Quote, word for word, the lines of the items between the line holding "catalogue / barcode: US 3425205" and the line holding "genus: Vallisneria", inclusive.

----------

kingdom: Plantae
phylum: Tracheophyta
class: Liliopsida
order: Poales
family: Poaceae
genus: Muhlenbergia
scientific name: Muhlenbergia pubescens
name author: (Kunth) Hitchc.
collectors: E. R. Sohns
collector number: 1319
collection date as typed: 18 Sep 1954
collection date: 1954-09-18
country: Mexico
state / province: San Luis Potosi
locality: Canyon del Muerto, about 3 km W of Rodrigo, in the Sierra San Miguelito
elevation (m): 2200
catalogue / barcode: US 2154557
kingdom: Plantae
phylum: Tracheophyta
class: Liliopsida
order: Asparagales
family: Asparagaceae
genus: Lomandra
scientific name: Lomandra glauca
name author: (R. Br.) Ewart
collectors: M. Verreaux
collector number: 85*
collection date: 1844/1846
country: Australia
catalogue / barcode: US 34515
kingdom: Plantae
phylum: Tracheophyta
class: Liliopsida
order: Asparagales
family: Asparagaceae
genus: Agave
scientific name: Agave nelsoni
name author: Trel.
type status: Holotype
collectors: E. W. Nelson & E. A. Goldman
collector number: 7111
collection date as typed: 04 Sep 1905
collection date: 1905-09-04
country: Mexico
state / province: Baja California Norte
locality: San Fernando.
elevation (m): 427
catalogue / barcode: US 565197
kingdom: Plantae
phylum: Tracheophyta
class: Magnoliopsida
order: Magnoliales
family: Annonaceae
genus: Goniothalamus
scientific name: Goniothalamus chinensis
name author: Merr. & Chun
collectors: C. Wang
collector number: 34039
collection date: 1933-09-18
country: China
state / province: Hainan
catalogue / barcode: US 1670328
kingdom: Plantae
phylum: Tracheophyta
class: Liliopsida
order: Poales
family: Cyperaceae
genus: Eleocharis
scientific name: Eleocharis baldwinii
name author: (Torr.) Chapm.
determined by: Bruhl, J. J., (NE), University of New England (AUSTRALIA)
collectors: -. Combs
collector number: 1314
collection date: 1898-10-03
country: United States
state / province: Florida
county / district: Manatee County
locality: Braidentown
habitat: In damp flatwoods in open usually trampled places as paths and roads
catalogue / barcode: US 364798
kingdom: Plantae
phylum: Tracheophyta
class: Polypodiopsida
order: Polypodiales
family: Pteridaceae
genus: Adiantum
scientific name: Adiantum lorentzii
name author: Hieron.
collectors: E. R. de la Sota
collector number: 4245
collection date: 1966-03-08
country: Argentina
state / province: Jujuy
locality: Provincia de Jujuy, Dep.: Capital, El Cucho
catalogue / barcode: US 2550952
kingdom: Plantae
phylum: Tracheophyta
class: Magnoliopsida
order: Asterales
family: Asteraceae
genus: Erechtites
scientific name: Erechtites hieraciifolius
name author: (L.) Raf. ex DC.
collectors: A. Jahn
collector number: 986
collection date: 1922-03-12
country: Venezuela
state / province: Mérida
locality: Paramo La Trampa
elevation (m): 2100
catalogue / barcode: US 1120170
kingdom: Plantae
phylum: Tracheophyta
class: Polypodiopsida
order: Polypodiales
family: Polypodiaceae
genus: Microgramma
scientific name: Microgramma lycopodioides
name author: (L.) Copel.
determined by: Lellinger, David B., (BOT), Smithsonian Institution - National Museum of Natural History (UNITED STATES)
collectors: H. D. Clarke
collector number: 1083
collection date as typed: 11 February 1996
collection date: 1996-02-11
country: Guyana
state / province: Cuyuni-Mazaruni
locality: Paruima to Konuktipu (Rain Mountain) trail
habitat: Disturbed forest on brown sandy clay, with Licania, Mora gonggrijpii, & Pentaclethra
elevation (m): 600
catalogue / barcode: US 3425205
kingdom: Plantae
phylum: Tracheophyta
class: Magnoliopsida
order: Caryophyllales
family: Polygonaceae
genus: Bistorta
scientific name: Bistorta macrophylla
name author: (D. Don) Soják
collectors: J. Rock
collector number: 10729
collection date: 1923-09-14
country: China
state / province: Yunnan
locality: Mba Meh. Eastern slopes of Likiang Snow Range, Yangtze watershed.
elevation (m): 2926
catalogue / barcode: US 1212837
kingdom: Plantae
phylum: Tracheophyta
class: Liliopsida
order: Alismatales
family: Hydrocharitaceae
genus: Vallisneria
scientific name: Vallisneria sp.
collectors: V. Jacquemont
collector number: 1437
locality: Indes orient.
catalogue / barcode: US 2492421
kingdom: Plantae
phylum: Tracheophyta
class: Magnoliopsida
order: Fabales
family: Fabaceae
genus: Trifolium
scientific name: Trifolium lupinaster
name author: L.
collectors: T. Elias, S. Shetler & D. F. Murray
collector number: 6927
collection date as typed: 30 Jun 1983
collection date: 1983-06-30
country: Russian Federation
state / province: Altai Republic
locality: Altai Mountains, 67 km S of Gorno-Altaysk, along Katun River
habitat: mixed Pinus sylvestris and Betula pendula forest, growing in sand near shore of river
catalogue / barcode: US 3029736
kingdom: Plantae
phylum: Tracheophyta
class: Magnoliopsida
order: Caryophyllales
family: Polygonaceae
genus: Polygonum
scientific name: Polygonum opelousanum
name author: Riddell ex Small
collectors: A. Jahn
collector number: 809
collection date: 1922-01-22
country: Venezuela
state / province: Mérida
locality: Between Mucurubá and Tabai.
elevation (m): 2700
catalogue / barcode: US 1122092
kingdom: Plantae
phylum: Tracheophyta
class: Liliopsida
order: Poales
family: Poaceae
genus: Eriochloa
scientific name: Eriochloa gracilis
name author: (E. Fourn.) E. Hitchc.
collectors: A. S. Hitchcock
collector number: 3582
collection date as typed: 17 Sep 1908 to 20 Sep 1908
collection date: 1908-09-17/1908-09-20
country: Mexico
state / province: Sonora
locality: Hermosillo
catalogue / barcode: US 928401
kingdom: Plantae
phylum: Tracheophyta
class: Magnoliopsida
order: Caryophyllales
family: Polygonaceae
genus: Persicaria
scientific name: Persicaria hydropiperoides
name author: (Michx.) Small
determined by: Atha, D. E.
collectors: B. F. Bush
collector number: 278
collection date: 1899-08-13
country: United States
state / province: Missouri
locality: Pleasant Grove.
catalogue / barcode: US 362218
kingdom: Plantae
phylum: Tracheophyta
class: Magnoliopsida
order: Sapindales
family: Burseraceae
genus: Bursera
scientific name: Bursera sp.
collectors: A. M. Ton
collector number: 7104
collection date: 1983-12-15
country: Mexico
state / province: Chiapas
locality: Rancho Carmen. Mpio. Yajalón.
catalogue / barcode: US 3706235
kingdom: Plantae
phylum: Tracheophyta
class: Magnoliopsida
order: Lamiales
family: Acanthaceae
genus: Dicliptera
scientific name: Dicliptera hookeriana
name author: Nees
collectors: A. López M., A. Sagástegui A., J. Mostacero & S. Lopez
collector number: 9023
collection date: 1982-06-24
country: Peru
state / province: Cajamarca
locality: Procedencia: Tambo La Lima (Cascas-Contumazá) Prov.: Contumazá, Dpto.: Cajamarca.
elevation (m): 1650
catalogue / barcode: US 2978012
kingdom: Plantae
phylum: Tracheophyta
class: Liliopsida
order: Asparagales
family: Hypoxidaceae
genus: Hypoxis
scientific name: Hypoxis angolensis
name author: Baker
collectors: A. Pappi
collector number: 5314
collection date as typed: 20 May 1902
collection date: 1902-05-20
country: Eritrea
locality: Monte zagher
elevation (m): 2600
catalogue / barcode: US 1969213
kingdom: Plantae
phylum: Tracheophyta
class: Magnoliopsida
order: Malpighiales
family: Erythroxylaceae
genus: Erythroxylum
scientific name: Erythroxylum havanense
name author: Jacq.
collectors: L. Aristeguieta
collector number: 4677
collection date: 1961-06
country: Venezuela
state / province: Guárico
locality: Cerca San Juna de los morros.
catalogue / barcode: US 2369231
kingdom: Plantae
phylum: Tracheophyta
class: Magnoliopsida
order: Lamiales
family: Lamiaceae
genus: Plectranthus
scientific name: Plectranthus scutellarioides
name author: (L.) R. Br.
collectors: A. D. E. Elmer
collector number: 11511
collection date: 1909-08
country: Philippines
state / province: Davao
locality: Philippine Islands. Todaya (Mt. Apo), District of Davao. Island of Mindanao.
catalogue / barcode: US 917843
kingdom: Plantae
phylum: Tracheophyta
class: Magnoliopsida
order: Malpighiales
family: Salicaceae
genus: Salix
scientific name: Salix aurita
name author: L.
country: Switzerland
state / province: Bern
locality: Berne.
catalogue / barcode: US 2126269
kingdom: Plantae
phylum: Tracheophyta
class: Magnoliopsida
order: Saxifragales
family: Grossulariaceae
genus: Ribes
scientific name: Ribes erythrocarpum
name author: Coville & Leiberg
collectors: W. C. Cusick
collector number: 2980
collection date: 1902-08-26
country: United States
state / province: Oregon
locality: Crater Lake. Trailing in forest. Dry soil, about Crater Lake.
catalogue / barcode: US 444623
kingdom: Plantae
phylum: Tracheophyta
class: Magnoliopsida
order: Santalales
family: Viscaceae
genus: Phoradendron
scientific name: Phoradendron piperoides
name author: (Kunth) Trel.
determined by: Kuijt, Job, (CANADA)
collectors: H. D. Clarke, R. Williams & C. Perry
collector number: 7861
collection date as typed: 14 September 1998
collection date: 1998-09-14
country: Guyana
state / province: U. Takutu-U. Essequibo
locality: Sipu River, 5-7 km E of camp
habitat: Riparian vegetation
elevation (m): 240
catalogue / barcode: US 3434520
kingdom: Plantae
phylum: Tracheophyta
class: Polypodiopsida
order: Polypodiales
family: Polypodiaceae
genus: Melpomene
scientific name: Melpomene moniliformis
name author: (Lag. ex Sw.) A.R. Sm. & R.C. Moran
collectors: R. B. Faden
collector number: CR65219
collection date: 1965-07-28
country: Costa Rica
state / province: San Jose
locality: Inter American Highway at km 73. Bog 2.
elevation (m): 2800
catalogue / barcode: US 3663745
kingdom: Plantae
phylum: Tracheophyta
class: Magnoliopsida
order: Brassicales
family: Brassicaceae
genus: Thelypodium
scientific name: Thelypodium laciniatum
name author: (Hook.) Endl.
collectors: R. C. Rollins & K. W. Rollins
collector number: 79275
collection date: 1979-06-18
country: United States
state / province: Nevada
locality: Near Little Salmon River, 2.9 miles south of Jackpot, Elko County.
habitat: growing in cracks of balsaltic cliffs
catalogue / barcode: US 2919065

----------

Written answer.
catalogue / barcode: US 3425205
kingdom: Plantae
phylum: Tracheophyta
class: Magnoliopsida
order: Caryophyllales
family: Polygonaceae
genus: Bistorta
scientific name: Bistorta macrophylla
name author: (D. Don) Soják
collectors: J. Rock
collector number: 10729
collection date: 1923-09-14
country: China
state / province: Yunnan
locality: Mba Meh. Eastern slopes of Likiang Snow Range, Yangtze watershed.
elevation (m): 2926
catalogue / barcode: US 1212837
kingdom: Plantae
phylum: Tracheophyta
class: Liliopsida
order: Alismatales
family: Hydrocharitaceae
genus: Vallisneria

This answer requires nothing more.